In semiconductor processing, the heat dissipation of silicon wafers is very important. If the uniform temperature of the wafer surface cannot be ensured, the processing uniformity and accuracy of the wafer will be directly affected. Therefore, the AlN ceramic substrate, with its excellent heat dissipation and mechanical properties, has become an indispensable key component in semiconductor processing.

Aluminum nitride electrostatic sucker, from the exquisite technology of NTK, shines in the semiconductor field with its unique advantages. As the main material, aluminum nitride can not only obtain a wide temperature range and strong adsorption force by accurately controlling the volume resistivity, but also ensure product quality due to the integrated co-firing molding technology. In plasma halogen vacuum atmospheres, it can operate consistently and stably, withstanding the most demanding process environments in semiconductors and microelectronics, while providing stable adsorption and excellent temperature control.

In addition, AlN crystals also show excellent performance in the field of substrate materials. It is ideal for GaN, AlGaN, and AlN epitaxial materials, with higher thermal matching and chemical compatibility and less stress between epitaxial layers than sapphire or SiC substrates. Therefore, in the preparation of high temperature, high frequency and high power electronic devices, AlN crystal as GaN epitaxial substrate can significantly reduce the defect density of devices, improve the performance of devices, and show broad application prospects. At the same time, it is also suitable for AlGaN epitaxial material substrates with high aluminum (Al) components, which can effectively reduce the defect density in the nitride epitaxial layer, thereby greatly improving the performance and life of nitride semiconductor devices. High quality solar blind detectors based on AlGaN have been successfully applied in many fields.
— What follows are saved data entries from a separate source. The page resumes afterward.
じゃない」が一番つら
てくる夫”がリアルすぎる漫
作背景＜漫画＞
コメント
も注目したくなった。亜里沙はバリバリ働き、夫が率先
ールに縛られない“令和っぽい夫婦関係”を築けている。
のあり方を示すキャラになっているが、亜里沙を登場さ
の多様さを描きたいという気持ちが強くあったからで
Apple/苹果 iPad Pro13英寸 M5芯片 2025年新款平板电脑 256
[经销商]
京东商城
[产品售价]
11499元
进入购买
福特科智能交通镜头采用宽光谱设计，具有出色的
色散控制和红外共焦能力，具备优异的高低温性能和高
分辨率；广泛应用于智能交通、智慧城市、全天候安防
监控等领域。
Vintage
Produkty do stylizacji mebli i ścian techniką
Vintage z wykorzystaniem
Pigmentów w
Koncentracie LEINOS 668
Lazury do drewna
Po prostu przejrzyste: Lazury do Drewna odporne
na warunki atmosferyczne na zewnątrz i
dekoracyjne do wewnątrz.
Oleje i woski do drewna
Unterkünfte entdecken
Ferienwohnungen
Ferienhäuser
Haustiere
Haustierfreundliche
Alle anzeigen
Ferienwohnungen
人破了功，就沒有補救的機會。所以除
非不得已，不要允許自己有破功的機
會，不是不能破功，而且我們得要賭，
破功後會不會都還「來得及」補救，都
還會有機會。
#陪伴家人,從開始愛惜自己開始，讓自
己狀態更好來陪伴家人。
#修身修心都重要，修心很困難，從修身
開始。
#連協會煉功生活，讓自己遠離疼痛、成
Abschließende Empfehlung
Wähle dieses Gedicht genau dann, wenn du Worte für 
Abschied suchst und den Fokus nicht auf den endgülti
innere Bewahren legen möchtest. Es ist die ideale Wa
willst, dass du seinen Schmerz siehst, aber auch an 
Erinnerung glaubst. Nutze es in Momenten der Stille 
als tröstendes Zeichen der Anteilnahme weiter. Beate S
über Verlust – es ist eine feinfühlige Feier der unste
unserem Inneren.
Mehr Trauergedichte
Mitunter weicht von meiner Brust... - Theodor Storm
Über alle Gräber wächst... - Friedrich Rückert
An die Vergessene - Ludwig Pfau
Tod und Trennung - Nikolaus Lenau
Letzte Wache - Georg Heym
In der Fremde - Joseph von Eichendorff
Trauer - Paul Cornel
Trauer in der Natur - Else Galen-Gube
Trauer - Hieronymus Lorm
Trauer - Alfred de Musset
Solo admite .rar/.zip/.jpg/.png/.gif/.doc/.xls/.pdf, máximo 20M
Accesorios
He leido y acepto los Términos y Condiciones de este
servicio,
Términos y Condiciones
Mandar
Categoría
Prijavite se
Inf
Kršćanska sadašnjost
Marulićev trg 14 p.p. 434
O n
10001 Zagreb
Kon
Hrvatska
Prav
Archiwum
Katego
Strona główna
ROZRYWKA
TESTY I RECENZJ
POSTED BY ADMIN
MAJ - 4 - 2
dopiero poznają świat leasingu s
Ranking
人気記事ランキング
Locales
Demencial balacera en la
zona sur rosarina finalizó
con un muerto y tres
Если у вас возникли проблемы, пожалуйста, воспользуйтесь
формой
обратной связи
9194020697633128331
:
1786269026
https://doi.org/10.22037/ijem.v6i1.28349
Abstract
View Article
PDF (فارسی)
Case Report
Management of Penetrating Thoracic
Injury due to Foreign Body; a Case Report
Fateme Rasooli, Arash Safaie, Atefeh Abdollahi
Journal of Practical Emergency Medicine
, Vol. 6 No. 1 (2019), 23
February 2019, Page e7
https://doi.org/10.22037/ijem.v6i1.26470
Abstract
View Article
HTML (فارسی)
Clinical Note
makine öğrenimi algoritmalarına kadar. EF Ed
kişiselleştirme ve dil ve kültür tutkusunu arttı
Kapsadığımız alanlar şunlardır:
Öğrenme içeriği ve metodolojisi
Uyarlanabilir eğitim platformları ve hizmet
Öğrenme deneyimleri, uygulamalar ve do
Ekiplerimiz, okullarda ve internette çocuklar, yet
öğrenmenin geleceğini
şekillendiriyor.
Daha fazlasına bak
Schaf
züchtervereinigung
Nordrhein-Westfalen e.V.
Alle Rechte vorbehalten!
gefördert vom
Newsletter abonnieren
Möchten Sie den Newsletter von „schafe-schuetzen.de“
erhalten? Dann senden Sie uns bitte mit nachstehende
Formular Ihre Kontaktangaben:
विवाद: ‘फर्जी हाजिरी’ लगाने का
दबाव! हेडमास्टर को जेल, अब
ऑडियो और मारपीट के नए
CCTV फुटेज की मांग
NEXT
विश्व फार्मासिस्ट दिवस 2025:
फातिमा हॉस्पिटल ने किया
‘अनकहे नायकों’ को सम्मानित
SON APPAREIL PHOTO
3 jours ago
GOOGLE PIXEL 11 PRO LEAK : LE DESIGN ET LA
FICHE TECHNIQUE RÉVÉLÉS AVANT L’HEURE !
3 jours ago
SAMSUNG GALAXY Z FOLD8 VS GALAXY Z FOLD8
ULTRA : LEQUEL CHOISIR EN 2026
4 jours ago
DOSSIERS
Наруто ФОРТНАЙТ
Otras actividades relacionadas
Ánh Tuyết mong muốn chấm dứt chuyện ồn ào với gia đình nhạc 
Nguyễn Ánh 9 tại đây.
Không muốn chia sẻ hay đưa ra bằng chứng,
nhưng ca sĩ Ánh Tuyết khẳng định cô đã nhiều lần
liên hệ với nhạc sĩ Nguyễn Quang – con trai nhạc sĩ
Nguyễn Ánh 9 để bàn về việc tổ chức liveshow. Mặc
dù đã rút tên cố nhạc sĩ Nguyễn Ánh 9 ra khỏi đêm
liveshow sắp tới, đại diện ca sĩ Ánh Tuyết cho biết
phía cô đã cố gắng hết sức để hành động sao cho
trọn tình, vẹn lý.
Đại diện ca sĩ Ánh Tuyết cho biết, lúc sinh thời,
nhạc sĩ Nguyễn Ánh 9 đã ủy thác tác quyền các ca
As a thin film material, aluminum nitride exhibits many excellent physical and chemical properties due to its wide band gap and strong polarization characteristics. The prepared aluminum nitride film material has the characteristics of high breakdown field strength, high thermal conductivity, high resistivity and good chemical and thermal stability, and is often used as an isolating medium and insulation material in the packaging of electronic devices and integrated circuits. At the same time, high quality AlN films also show broad application prospects in the fields of machinery, microelectronics, optics and surface acoustic wave device manufacturing and high frequency broadband communication.

Although aluminum nitride film has many advantages, its preparation process still faces challenges such as complex equipment, high cost and difficult commercialization. At present, the method of low temperature preparation of aluminum nitride film is not mature, and the development of integrated optical devices requires film preparation at lower temperatures to avoid thermal damage to the substrate material. Therefore, a lot of research work is still needed to further improve the preparation method of aluminum nitride film to obtain more dense, uniform, high purity and low cost products at lower temperature and simple process conditions.